Óscar Fuentes writes:
> See this simple example:
>
> struct A {
>   int foo();
> };
>
> struct B {
>   int bar();
> };
>
> A baz(int);
> B baz(A);
>
> int quux(char c) {
>   return baz(c). ???????????
> }
>
> For knowing the correct completion candidates at the point indicated by
> the question marks you need to know which `baz' overload to choose,
> which in turn requires to know that `c' is a `char' and then knowing
> that a `char' is acceptable by the `baz' overload that takes an `int'.
> Therefore you know that the correct `baz' overload returns an `A' and
> therefore the list of completion candidates is `foo'.
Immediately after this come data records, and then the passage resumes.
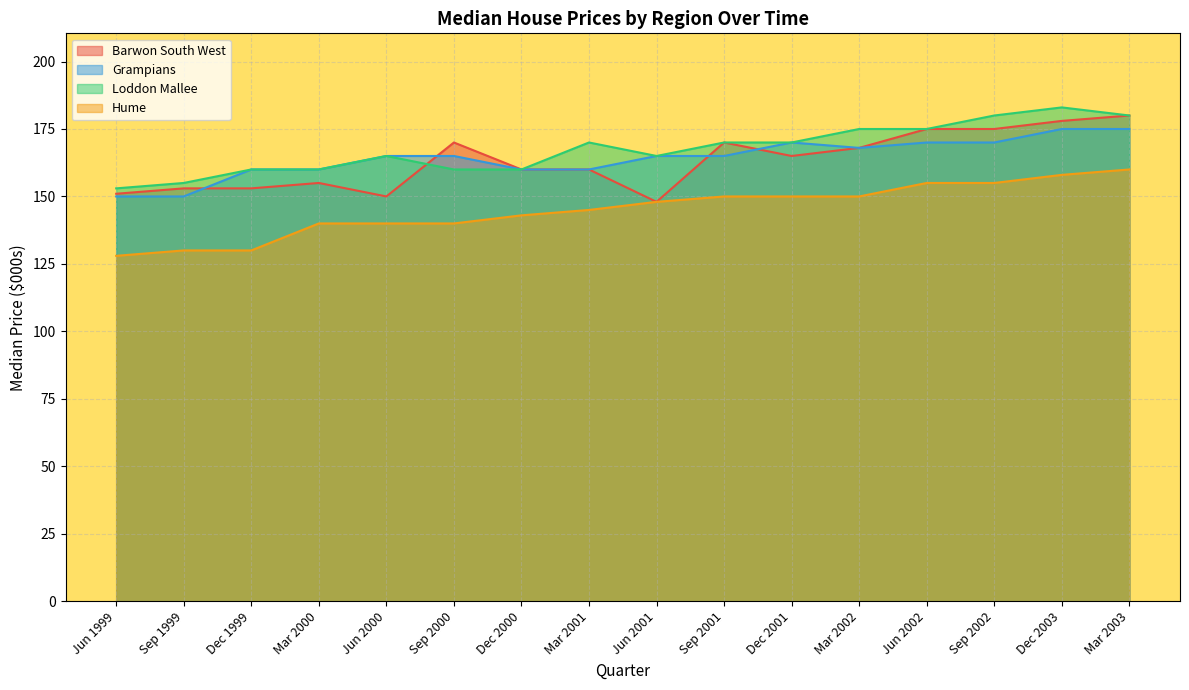

True or false: Hume and Grampians cross at least once.

False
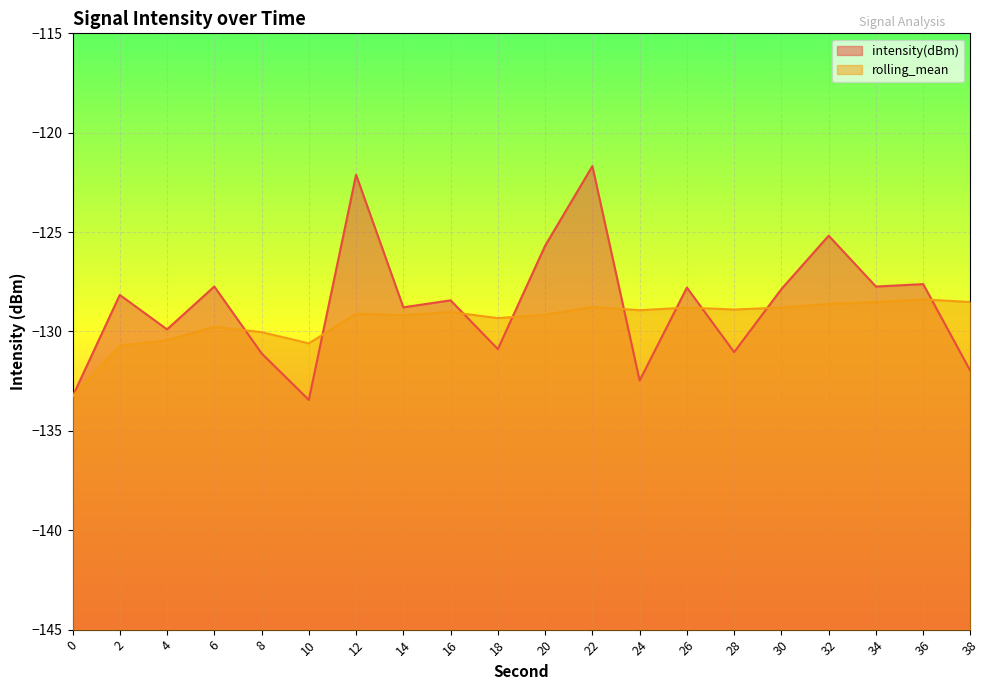

What is the difference between the second highest and second lowest values in the intensity(dBm) series?

11.2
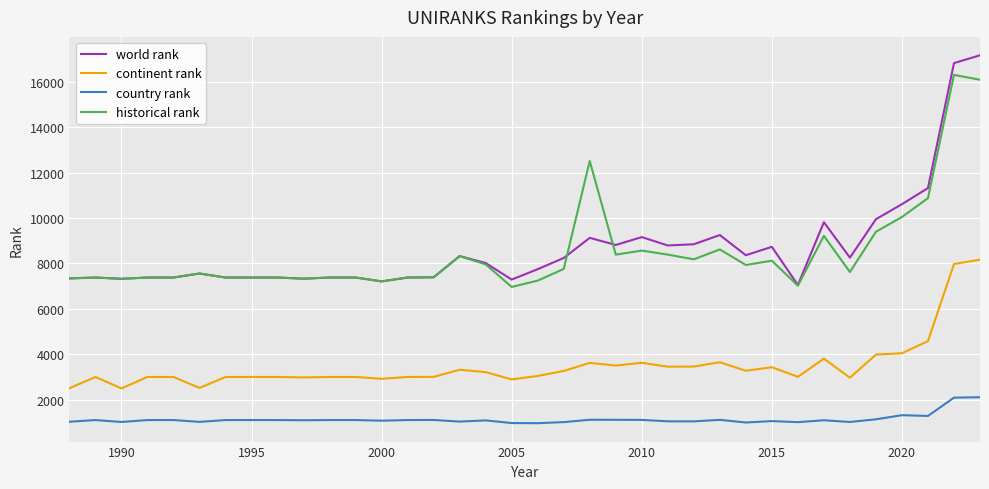

True or false: country rank and historical rank cross at least once.

False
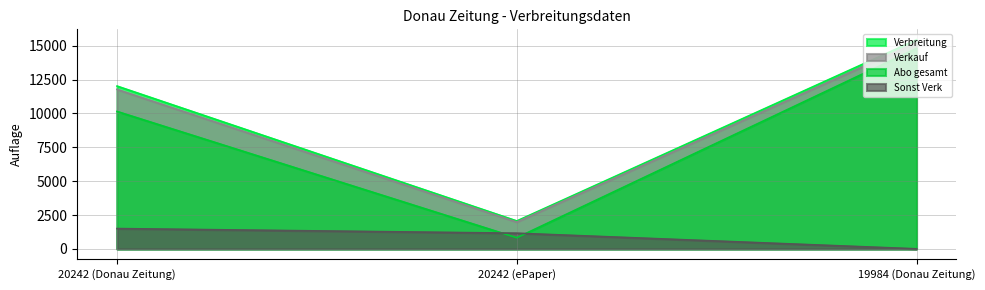

Which series changed the most between 20242 (Donau Zeitung) and 19984 (Donau Zeitung)?

Abo gesamt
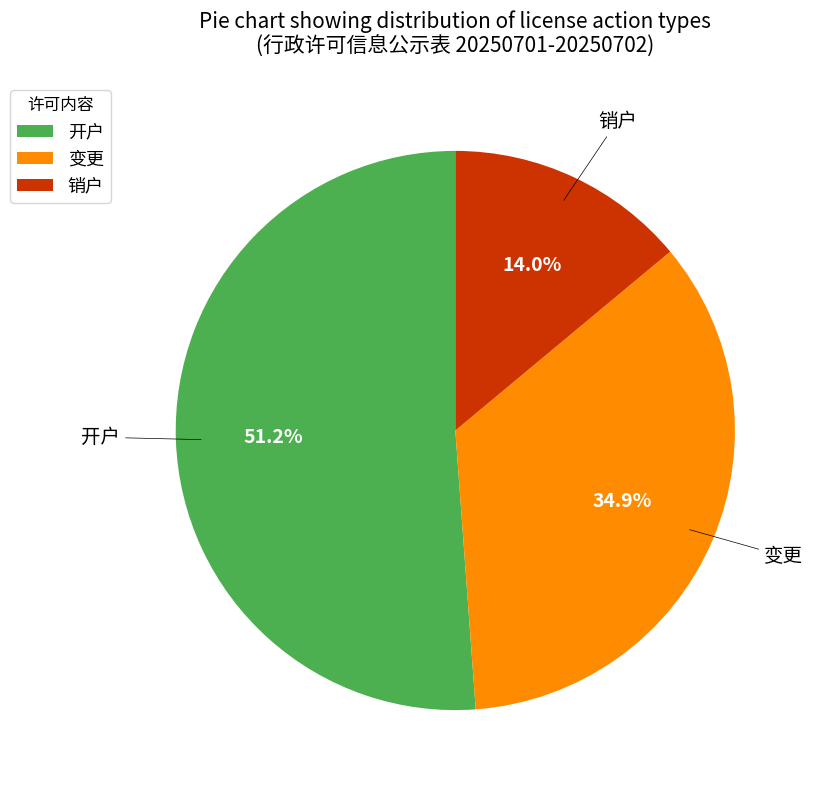

Which category accounts for the majority?

开户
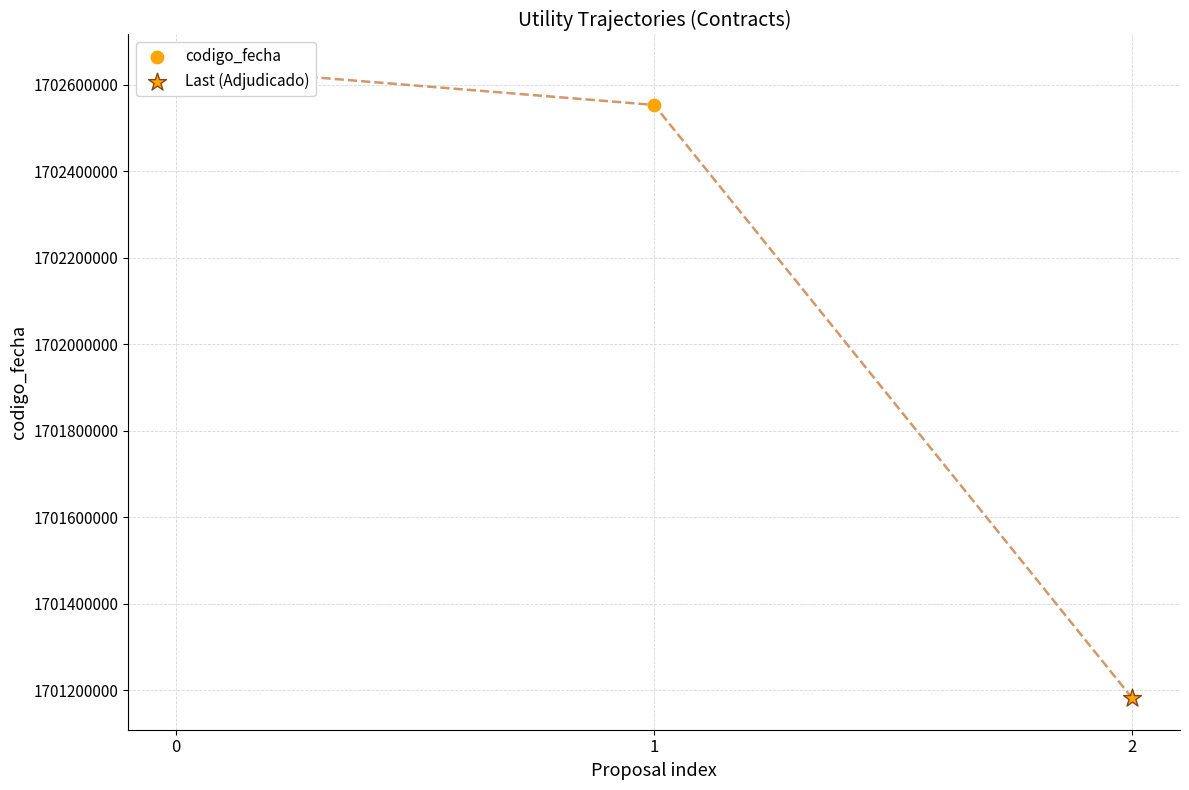

What is the change in value from 0 to 1?

-89844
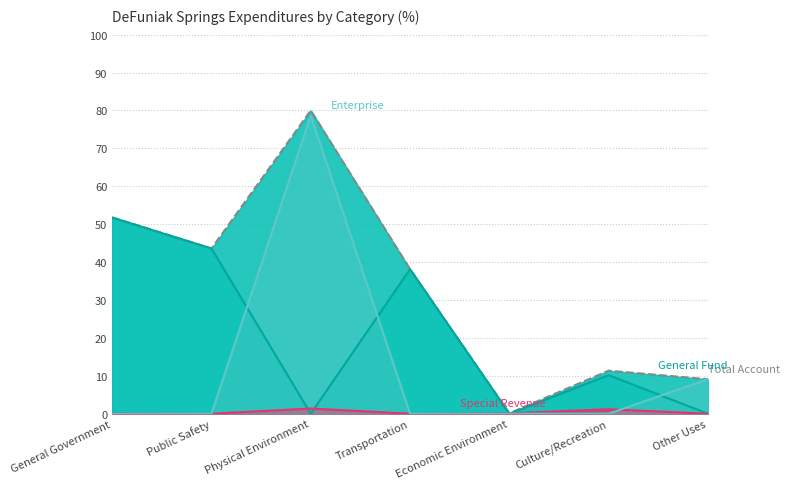

Where is the first local minimum?

Public Safety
With latest Emacs from trunk:

- Put the above in file test.c
- Load it
- M-x semantic-mode
- Put point behind "baz(c)."
- C-c , l

Also, run "M-x bovinate" to see the tags the parser generates. In the
function, run "M-x semantic-calculate-scope" to see what it knows there.

> Even this very simple case requires knowing the semantics of C++. Even
> if this looks approachable by a parser armed with some ad-hoc
> heuristics, those will surely fail by just adding/modifying a couple of
> lines on the test case above, unless those heuristics implement semantic
> analysis under cover.

Yes. You will notice that if you change 'quux' to accept a struct A, it
will still say 'foo'. But this is actually not a parser problem, but a
missing feature in the semantic database, which currently cannot deal
with overloads, so it just takes the first one it sees. That should not
be very hard to add, but - as usual - someone has to do it.

> One was already mentioned by Stephen Leake: refactoring. Actually,
> anything that requires semantic knowledge of the source code you are
> working on. You could ask for a listing of places dependent of word
> size, for instance, or highlight the places where certain idiom is used.

CEDET will most probably never be able to refactor C++ code, aside from
very simple cases. There are very few IDEs out there which even try to
do that; from my experience, none of them do it 100% reliably (just
bring some meta template programming into the game and see what
happens). IMHO, "Refactoring C++" should not be in the job description.